Term rewriting systems based on rules capture most mathematical manipulation far better than ones based on functions and classes.
Differentiation was a breeze to solve when I sat down and figured out how to formulate it so everything had an understandable normal form. Then I could feed the output of that into another algorithm that brought simple algebraic equations into a normal form.
It's not a way I've seen much programming done outside of niches in academia, but it was extremely powerful.
If I give you a term
x * y - y * x
and ask you to simplify it, you may tell me this term is just 0, but if I had intended for x and y to represent quaternions or square matrices that'd be a very foolish thing to do!The rulesets that apply to a term depend on the types of the elements of that term. You could bundle this information into an `Assumptions` object that carries around some rules like
commutes_under_multiplication(x) => false
commutes_under_multiplication(y) => false
but imo, leveraging types are a very natural way to carry around this particular class of metadata.The smarts in mathematics is based in the rewrite rules, not the objects they apply to. Since you do not specify what rules apply that is just a term that is already in its normal form since we have no other rules we can apply.
That you assume we are dealing with real numbers merely stems from the fact that books are too lazy to state the rules explicitly in every calculation (and with good reason) and expressions with real numbers are the most common ones that people have exposure to in the average undergraduate course.
On HN every time the subject of language wars or platform wars or browser wars comes up, the idea also comes up that "everything is about the number of users". The self-reinforcing cycle is that the language/platform/browser with the most users also has the most development time put into it, which then attracts more users, etc.
Fine, I don't deny that the phenomenon exists. But I think that it's often overlooked that it's not just about the number of users. It's also about the quality of the users. If we could quantify "an excellent developer", I wouldn't claim that Julia has more of those than Python. But I'm convinced that Julia has more "excellent developers who are also excellent at numerics" than Python. I think the idea that the productivity as function of "developer excellence percentile" is a power-law applies even more strongly in multi-domain expertise situations, like numerical computing. So forget about 100x coders. The contributions of some people like Chris et al are closer to 10_000x as significant as that of an ok contributor.

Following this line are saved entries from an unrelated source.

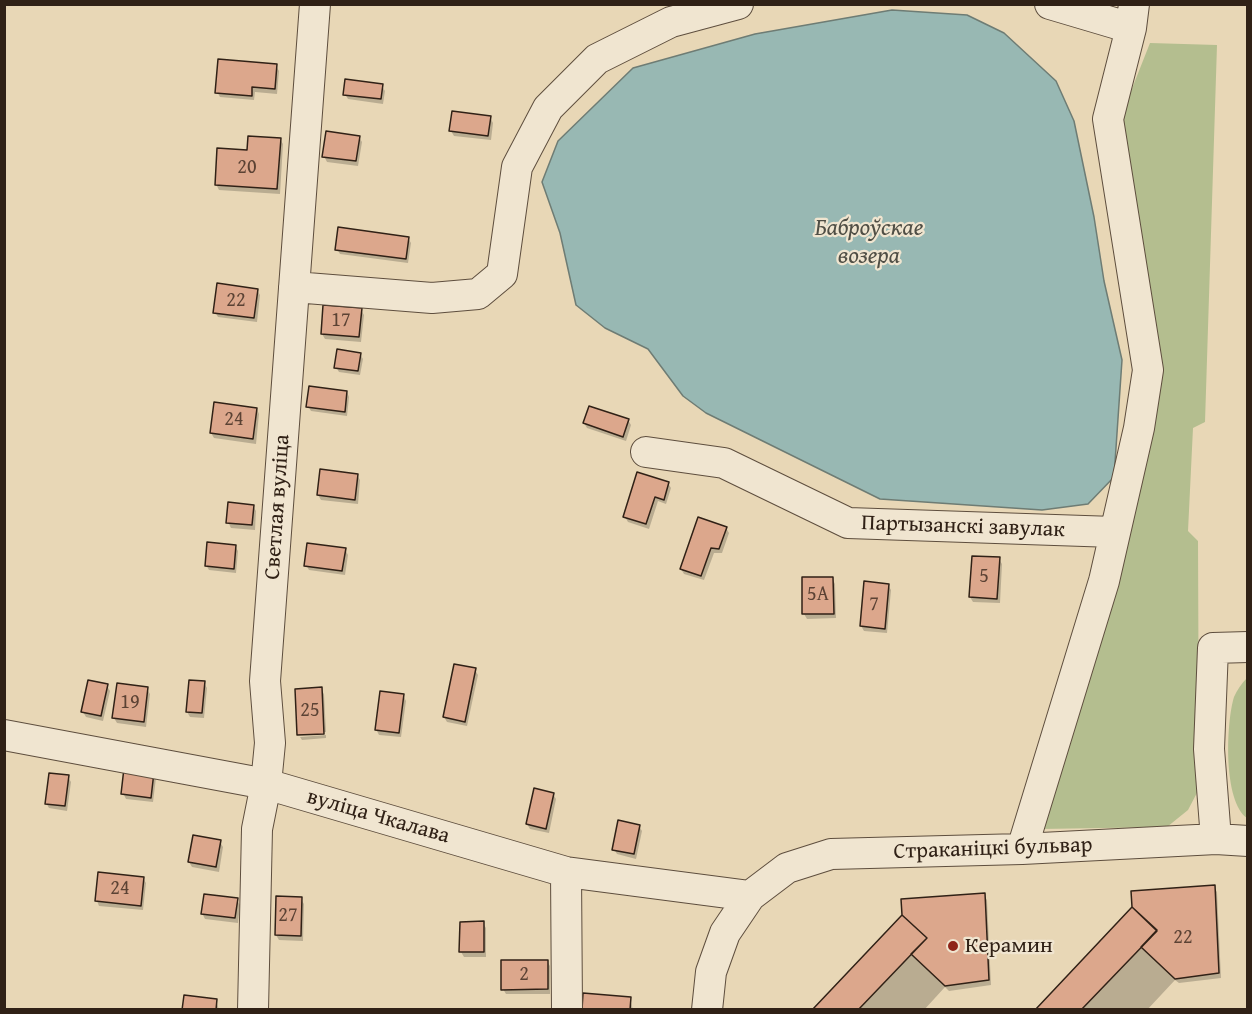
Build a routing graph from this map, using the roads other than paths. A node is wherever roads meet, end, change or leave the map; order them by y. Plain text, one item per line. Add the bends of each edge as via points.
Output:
1 (315, 4) edge
2 (738, 4) edge
3 (1050, 4) edge
4 (1133, 16) edge
5 (294, 287) junction
6 (646, 452) dead end
7 (1114, 532) junction
8 (1248, 647) edge
9 (4, 735) edge
10 (266, 784) junction
11 (1216, 839) junction
12 (1248, 841) edge
13 (1022, 849) junction
14 (566, 872) junction
15 (750, 896) junction
16 (253, 1010) edge
17 (567, 1010) edge
18 (707, 1010) edge

1 - 5 street, Светлая вуліца
2 - 5 street via 671,22 597,59 548,108 517,166 502,274 478,294 432,298
3 - 4 street
4 - 7 street via 1108,119 1148,370 1139,428
5 - 10 street, Светлая вуліца via 265,681 270,743
6 - 7 street, Партызанскі завулак via 724,462 848,523
7 - 13 street via 1104,581
8 - 11 street via 1213,648 1209,749
9 - 10 street, вуліца Чкалава
10 - 14 street, вуліца Чкалава
10 - 16 street, Светлая вуліца via 257,830
11 - 12 street, Страканіцкі бульвар
11 - 13 street, Страканіцкі бульвар
13 - 15 street, Страканіцкі бульвар via 831,854 787,868
14 - 15 street, вуліца Чкалава
14 - 17 street
15 - 18 street, Страканіцкі бульвар via 725,933 711,972

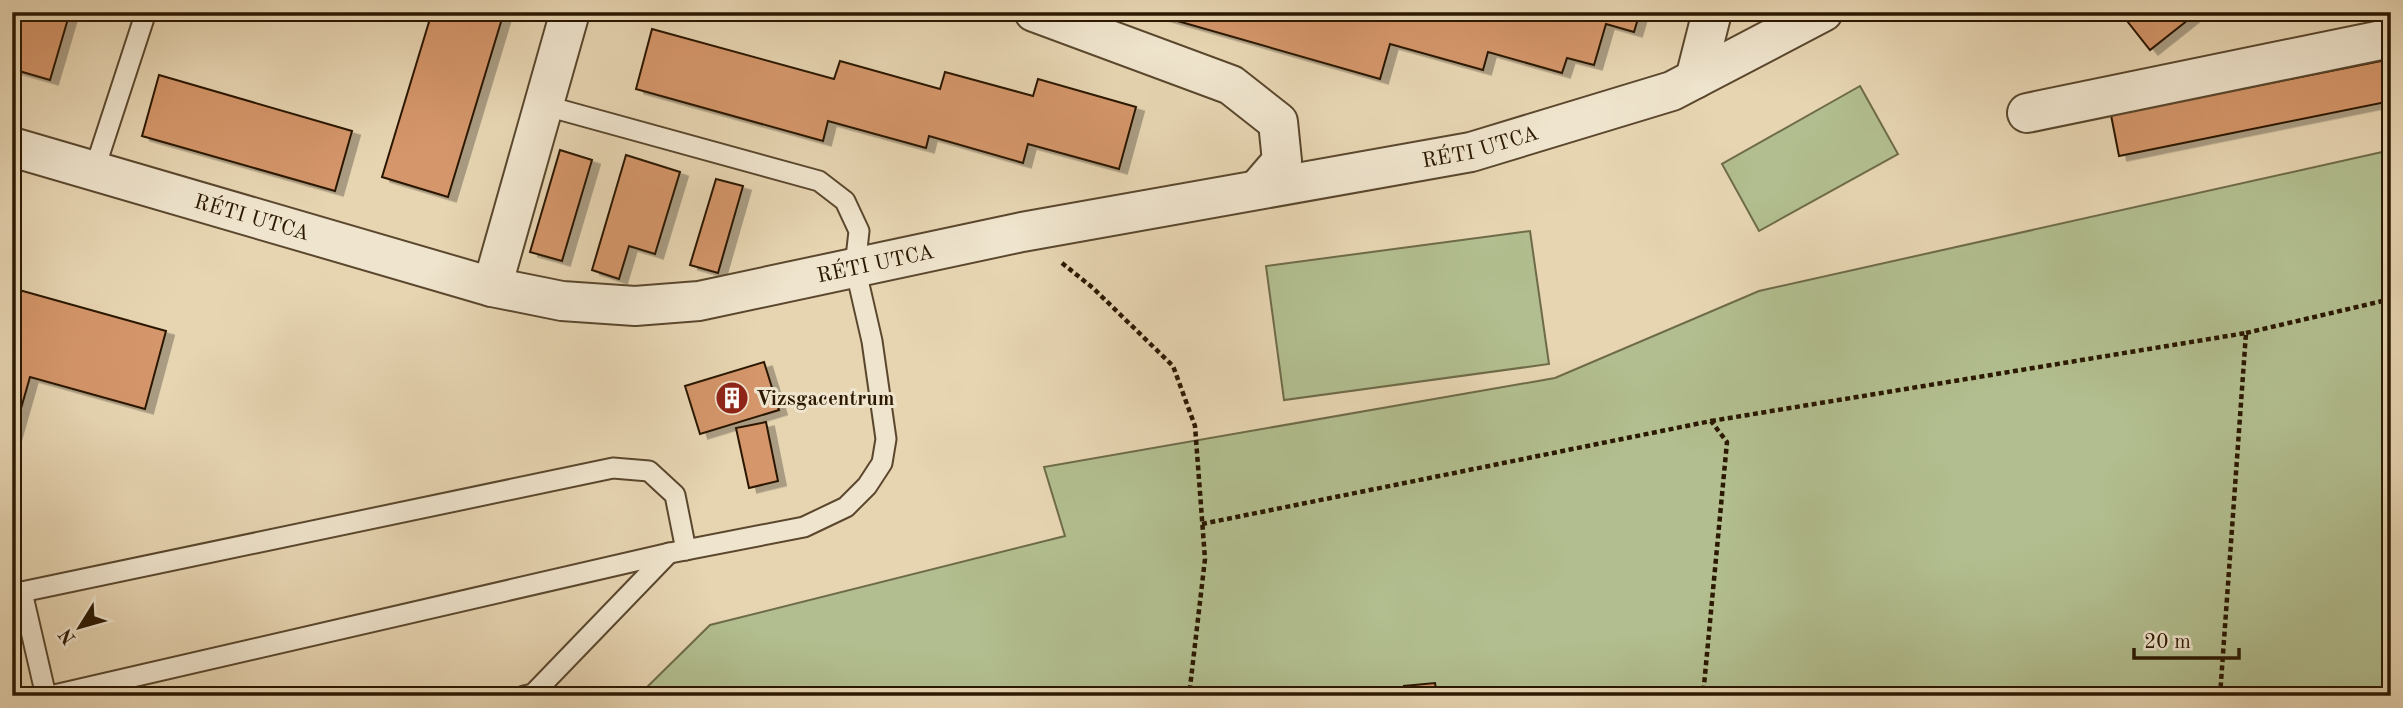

It's not just about the quantity, it's also about quality.
I think the more important point is that Julia has attracted enough first-rate people to self-sustainably build out an ecosystem — and even more keep joining. Several aspects of Julia’s design and core tooling interact to provide compounding leverage to this group. I think it’s a similar situation to the development of the NumPy ecosystem where standardizing on a common array data structure and API led to an explosion of interoperable libraries. Julia arguably takes that a step further by allowing any code to interoperate with high performance and fluent APIs. Julia’s performance characteristics also reduce the barrier to entry because people can make deep contributions throughout the ecosystem without needing to develop low-level programming expertise on top of their domain-specific knowledge.